### HOW TO COMPLETE THIS TASK:
Can you edit the listing below so that "zelená" becomes "modrá" and every other line stays the same, leaving out the pictures?
═══ THE DATA ═══
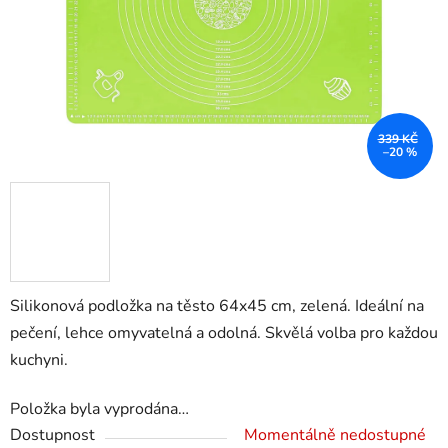
339 KČ
–20 %
Silikonová podložka na těsto 64x45 cm, zelená. Ideální na
pečení, lehce omyvatelná a odolná. Skvělá volba pro každou
kuchyni.
Položka byla vyprodána…
Dostupnost
Momentálně nedostupné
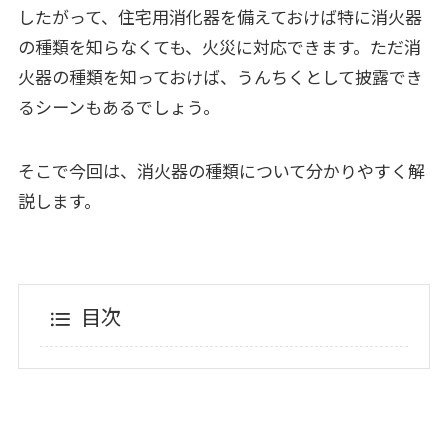
したがって、住宅用消化器を備えておけば特に消火器
の種類を知らなくても、火災に対応できます。ただ消
火器の種類を知っておけば、うんちくとして披露でき
るシーンもあるでしょう。
そこで今回は、消火器の種類について分かりやすく解
説します。
目次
═══
### REPLY TO THE TASK:
339 KČ
–20 %
Silikonová podložka na těsto 64x45 cm, modrá. Ideální na
pečení, lehce omyvatelná a odolná. Skvělá volba pro každou
kuchyni.
Položka byla vyprodána…
Dostupnost
Momentálně nedostupné
したがって、住宅用消化器を備えておけば特に消火器
の種類を知らなくても、火災に対応できます。ただ消
火器の種類を知っておけば、うんちくとして披露でき
るシーンもあるでしょう。
そこで今回は、消火器の種類について分かりやすく解
説します。
目次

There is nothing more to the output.